Tu ne tueras point©Metropolitan Filexport

Tu ne tueras point… mais un peu quand même

Critique
de Mel Gibson
140 minutes 2016

Tu ne tueras point boxe-t-il, à l’image de son héros, hors de sa catégorie ? Pour les soldats américains décimés dans l’enfer de la bataille d’Okinawa (1945), la réponse ne fait pas un pli : l’objecteur de conscience, Desmond Doss, a accompli l’extraordinaire en sauvant, seul, la vie de 75 de ses frères d’armes. Pour les spectateurs confrontés au nouveau long métrage de Mel Gibson, la question reste plus délicate. Relève-t-il d’un film de guerre simplement inscrit dans la tradition hollywoodienne ? Ouverts à toutes les influences, Tu ne tueras point puise aussi bien chez Spielberg, Kubrick, Eastwood et que chez David Ayer et Peter Berg. Sa structure reprend le schéma narratif de Cheval de guerre : la première partie du film distingue, loin du front, les qualités du héros, la seconde les met à l’épreuve du feu. Entre les deux, on extrait de Full Metal Jacket le sergent instructeur pour initier Doss aux duretés viriles de la fraternité militaire. Sur le front Pacifique, Mel Gibson transforme les décors de Lettres d’Iwo Jima en un enfer gris qui, comme dans Fury, démembre et engloutit les corps. Plongés au cœur d’une violence hyperréaliste digne de la première scène d’Il faut sauver le soldat Ryan, les soldats américains souffrent, dans leur chair, le martyre du Sang et des Larmes pour comprendre le sens du mot fraternité. Auberge espagnole du film de guerre, Tu ne tueras point serpente ainsi entre les influences, fait sienne les meilleures idées, en offre une synthèse parfois surprenante mais en réalité un peu trop fade pour marquer l’histoire du genre.

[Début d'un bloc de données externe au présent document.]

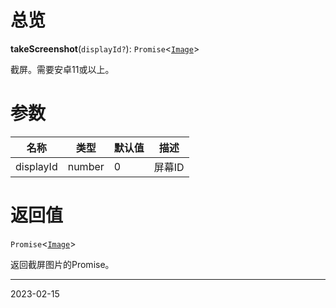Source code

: # 总览

**takeScreenshot**(`displayId?`): `Promise`<[`Image`](https://web.archive.org/web/20221207132148/https://pro.autojs.org/docs/zh/v9/generated/classes/image.Image.html)>

截屏。需要安卓11或以上。

# 参数

| 名称      | 类型   | 默认值 | 描述   |
| --------- | ------ | ------ | ------ |
| displayId | number | 0      | 屏幕ID | 


# 返回值

`Promise`<[`Image`](https://web.archive.org/web/20221207132148/https://pro.autojs.org/docs/zh/v9/generated/classes/image.Image.html)>

返回截屏图片的Promise。

---
2023-02-15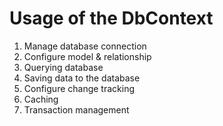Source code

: ﻿# Usage of the DbContext

1. Manage database connection
2. Configure model & relationship
3. Querying database
4. Saving data to the database
5. Configure change tracking
6. Caching
7. Transaction management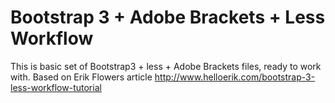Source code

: # Bootstrap 3 + Adobe Brackets + Less Workflow 

This is basic set of Bootstrap3 + less + Adobe Brackets files, ready to work with.
Based on Erik Flowers article http://www.helloerik.com/bootstrap-3-less-workflow-tutorial
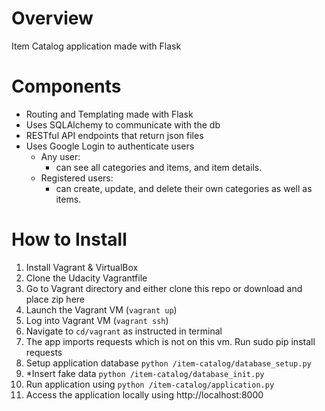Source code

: # Overview
Item Catalog application made with Flask

# Components
- Routing and Templating made with Flask
- Uses SQLAlchemy to communicate with the db
- RESTful API endpoints that return json files
- Uses Google Login to authenticate users
  - Any user:
     * can see all categories and items, and item details.
  - Registered users:
     * can create, update, and delete their own categories as well as items.

# How to Install
1. Install Vagrant & VirtualBox
2. Clone the Udacity Vagrantfile
3. Go to Vagrant directory and either clone this repo or download and place zip here
3. Launch the Vagrant VM (`vagrant up`)
4. Log into Vagrant VM (`vagrant ssh`)
5. Navigate to `cd/vagrant` as instructed in terminal
6. The app imports requests which is not on this vm. Run sudo pip install requests
7. Setup application database `python /item-catalog/database_setup.py`
8. *Insert fake data `python /item-catalog/database_init.py`
9. Run application using `python /item-catalog/application.py`
10. Access the application locally using http://localhost:8000


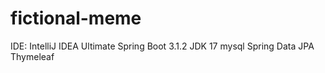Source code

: # fictional-meme

IDE: IntelliJ IDEA Ultimate
Spring Boot 3.1.2
JDK 17
mysql
Spring Data JPA
Thymeleaf
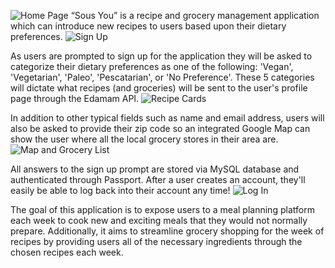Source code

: ![Home Page](/images/home_page.png) 
“Sous You” is a recipe and grocery management application which can introduce new recipes to users based upon their dietary preferences. ![Sign Up](/images/sign_up.png)

As users are prompted to sign up for the application they will be asked to categorize their dietary preferences as one of the following: 'Vegan', 'Vegetarian', 'Paleo', 'Pescatarian', or 'No Preference'. These 5 categories will dictate what recipes (and groceries) will be sent to the user's profile page through the Edamam API. ![Recipe Cards](./images/recipes.png)

In addition to other typical fields such as name and email address, users will also be asked to provide their zip code so an integrated Google Map can show the user where all the local grocery stores in their area are. ![Map and Grocery List](/images/map_grocery.png)

All answers to the sign up prompt are stored via MySQL database and authenticated through Passport. After a user creates an account, they'll easily be able to log back into their account any time! ![Log In](/images/login.png)

The goal of this application is to expose users to a meal planning platform each week to cook new and exciting meals that they would not normally prepare. Additionally, it aims to streamline grocery shopping for the week of recipes by providing users all of the necessary ingredients through the chosen recipes each week.
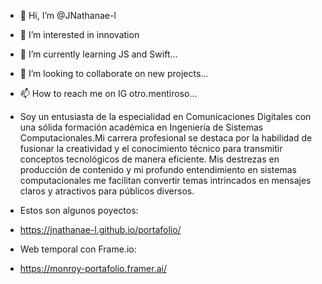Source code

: - 👋 Hi, I’m @JNathanae-l
- 👀 I’m interested in innovation
- 🌱 I’m currently learning JS and Swift...
- 💞️ I’m looking to collaborate on new projects...
- 📫 How to reach me on IG otro.mentiroso...

- Soy un entusiasta de la especialidad en Comunicaciones Digitales con una sólida formación académica en Ingeniería de Sistemas Computacionales.Mi carrera profesional se destaca por la habilidad de fusionar la creatividad y el conocimiento técnico para transmitir conceptos tecnológicos de manera eficiente. Mis destrezas en producción de contenido y mi profundo entendimiento en sistemas computacionales me facilitan convertir temas intrincados en mensajes claros y atractivos para públicos diversos.
- Estos son algunos poyectos:
- https://jnathanae-l.github.io/portafolio/
- Web temporal con Frame.io:
- https://monroy-portafolio.framer.ai/

<!---
JNathanae-l/JNathanae-l is a ✨ special ✨ repository because its `README.md` (this file) appears on your GitHub profile.
You can click the Preview link to take a look at your changes.
--->
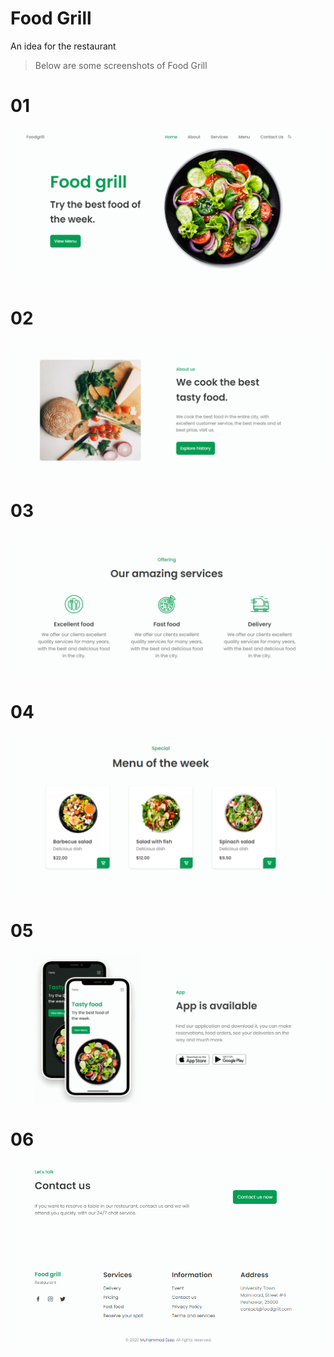 # Food Grill

An idea for the restaurant

> Below are some screenshots of Food Grill

# 01

![Screenshot-1](assets/img/screenshots/1.png)

# 02

![Screenshot-1](assets/img/screenshots/2.png)

# 03

![Screenshot-1](assets/img/screenshots/3.png)

# 04

![Screenshot-1](assets/img/screenshots/4.png)

# 05

![Screenshot-1](assets/img/screenshots/5.png)

# 06

![Screenshot-1](assets/img/screenshots/6.png)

Mel Gibson n’a pas à en rougir. Son intention n’est pas là. Qu’importe le flacon cinématographique, pourvu que le public boive jusqu’à la lie, avec La Passion du Christ, Apocalypto et désormais Tu ne tueras point, le message évangélique de son auteur. Le « réalisme » des langues mortes auparavant, celui des combats aujourd’hui n’ont d’autre vocation que de servir de médias à une parabole chrétienne édifiante. Tu ne tueras pas s’inscrit dans cette veine de manière transparente. Le père du héros, ivrogne violent mais néanmoins chrétien, sert volontiers de figure cathartique à Mad Mel qui, depuis une décennie, s’évertue à expier ses frasques misogynes, homophobes ou antisémites. De l’ouverture jusqu’au générique final, le réalisateur égrène, au chapelet de son tridentisme, les références bibliques. Tel Caïn avec Abel, Desmond Doss manque de tuer son frère : il découvre alors les dix commandements et décide de rejeter toute forme de violence. Adventiste du 7e jour refusant de se battre le samedi, il se lave de la crasse du combat dans un baptême hautement symbolique. Christ désarmé souffrant pour les siens dans l’apocalypse de la bataille, il reçoit les stigmates en évacuant les corps des blessés et, une fois son miracle accompli, gagne le ciel, les bras en croix. Desmond Doss a réussi à traverser l’épreuve des moqueries de ses camarades, les sanctions de l’armée américaine comme l’enfer japonais pour sauver l’humanité…. Ou tout du moins ses frères d’armes américains.

Car il ne faut pas se méprendre. La foi chrétienne, l’objection de conscience, le sacrifice fraternel ne riment pas, chez Mel Gibson, avec pacifisme. Loin du message universaliste de la Ligne rouge de Terrence Malick, Tu ne tueras point préfère renouer avec la pieuse morale patriotique de l’American Sniper de Clint Eastwood. Desmond Doss a beau personnellement refuser la violence, il n’en accepte pas moins la guerre pour protéger, tel un chien de berger, le troupeau de la meute des loups. Engagé volontaire sur le front Pacifique, il demande certes à devenir infirmier pour ne pas tenir d’armes mais soutient avec courage la cause de ses frères en lutte contre des animaux maléfiques. Cruels, perfides, barbares… les Japonais font figure d’adversaires abominables à abattre. Dégoût pour Satan, pureté de l’action salvatrice : Mel Gibson marche sur les traces d’une morale à la Tea Party qui résout la dialectique patrie-religiosité dans la violence légitime. Terre d’élection divine, l’Amérique devait massacrer les amérindiens païens qui la peuplaient au XIXe siècle. Foyers sataniques, les pays de l’Axe du mal devaient aujourd’hui recevoir les foudres d’une vengeance armée légitime. Confronté à une force maléfique capable de subvertir la communauté chrétienne américaine, Desmond Doss avait lui aussi le droit de lier la foi non violente au patriotisme agressif pour assurer la quadrature d’un cercle de valeurs, qui n’est paradoxe qu’aux yeux des Européens.